Matt DiLallo, The Motley Fool

5 min read

In This Article:

  • EOG Resources has delivered more than a quarter-century of dividend stability and growth.

  • The oil company has grown its payout twice as fast as its peers in recent years.

  • Its recent acquisition will give it even more fuel to grow its dividend.

  • 10 stocks we like better than EOG Resources ›

EOG Resources (NYSE: EOG) has an excellent record of paying dividends. The oil and gas producer has delivered 27 years of sustainable and growing dividends. While the company hasn't increased its payout every single year since its initial public offering, it has never reduced its payment, which is a rarity in the oil patch.

Further, it has grown its payout twice as fast as its peers since 2019. On top of that, EOG has paid several special dividends in recent years.

The oil stock recently added a lot more fuel to its dividend growth engine. It's buying Encino Acquisition Partners in a $5.6 billion deal that's so accretive that EOG is boosting its dividend payment by another 5%. That will further increase its already attractive yield of over 3.5%, more than double the S&P 500's (SNPINDEX: ^GSPC) 1.3% dividend yield.

Here's a closer look at the deal and why dividend investors should consider adding EOG Resources' high-octane payout to their income portfolio.

Rising rolls of hundred-dollar bills with an upward red arrow.

Image source: Getty Images.

EOG Resources is one of the country's largest oil and gas producers.
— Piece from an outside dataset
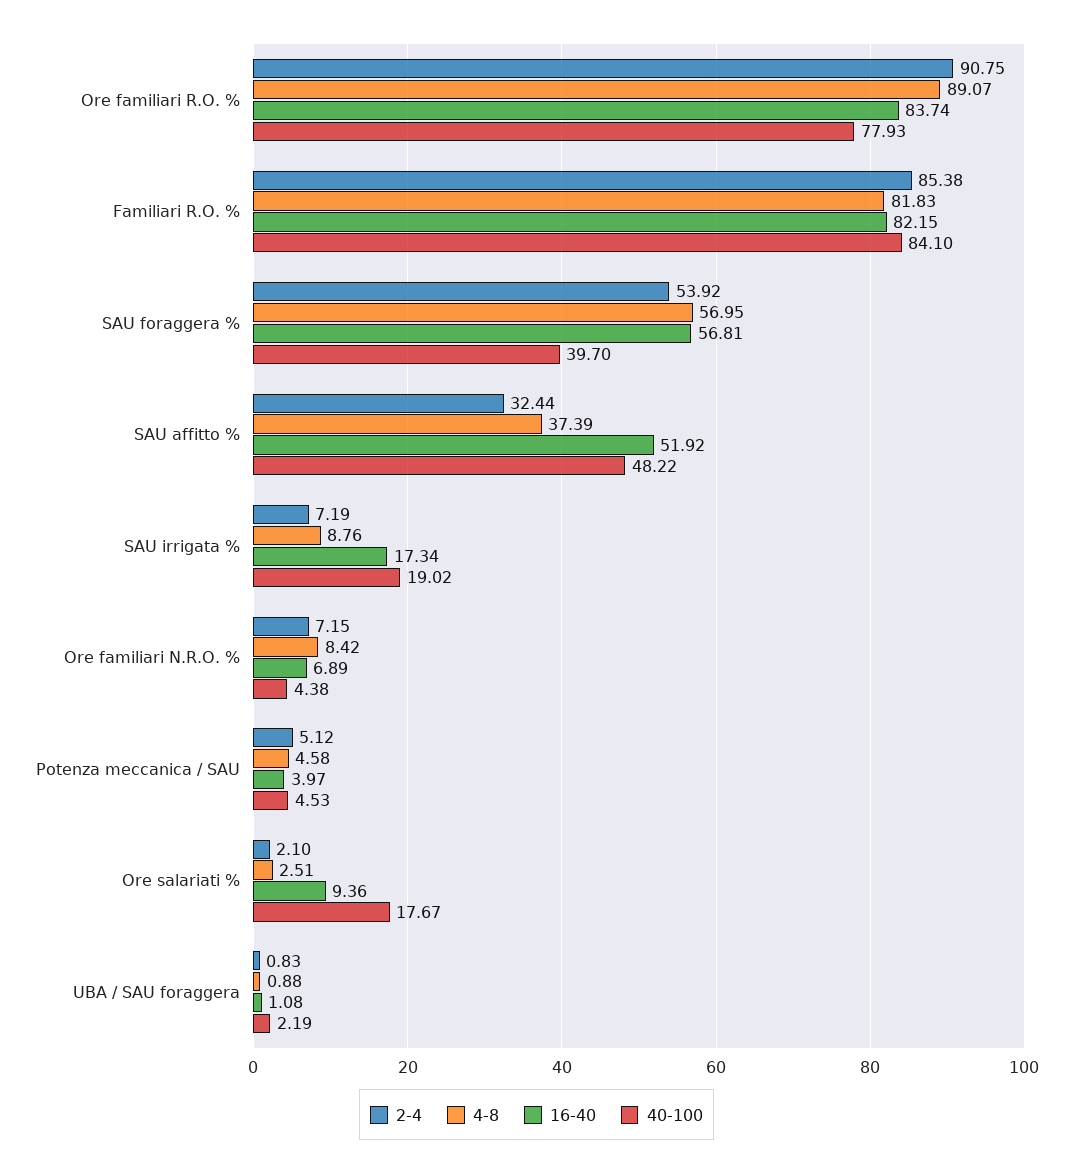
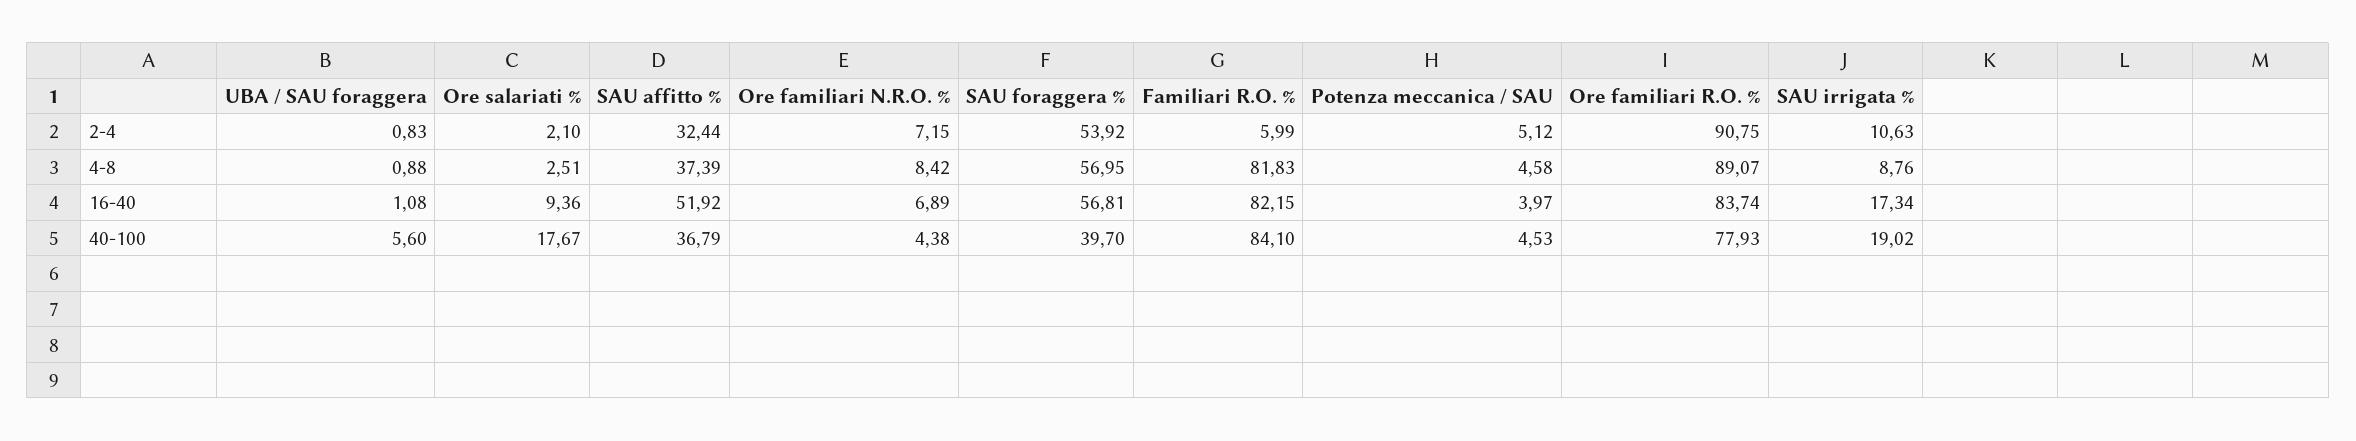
2-4, Familiari R.O. %: 85.38 -> 5.99
40-100, SAU affitto %: 48.22 -> 36.79
2-4, SAU irrigata %: 7.19 -> 10.63
40-100, UBA / SAU foraggera: 2.19 -> 5.6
It has a multi-basin portfolio loaded with low-cost resources. The company estimates that it currently has over 10 billion barrels of oil equivalent (BOE) resources that it can tap into in the coming years.

The oil and gas producer has largely built its resource portfolio via organic exploration. Unlike others in the oil patch, EOG Resources prefers not to make corporate acquisitions because those tend to be more expensive. However, it will pounce on a deal when the right opportunity arises.

That recently happened. The company has agreed to buy Encino Acquisition Partners for $5.6 billion. Encino holds over 675,000 net acres in the Utica Shale play of Ohio. That deal significantly increases EOG's position in the play, which will have a combined 1.1 million net acres with an estimated 2 billion BOE of undeveloped net resources after the transaction closes. That will give the company a third foundational resource position alongside its assets in the Delaware Basin and Eagle Ford Shale in Texas.

EOG Resources expects the deal to be immediately accretive to its financial metrics. It sees the acquisition boosting its cash flow from operations and free cash flow by 9%. Given the largely undeveloped acreage, the deal should enhance the company's ability to grow its production in the coming years.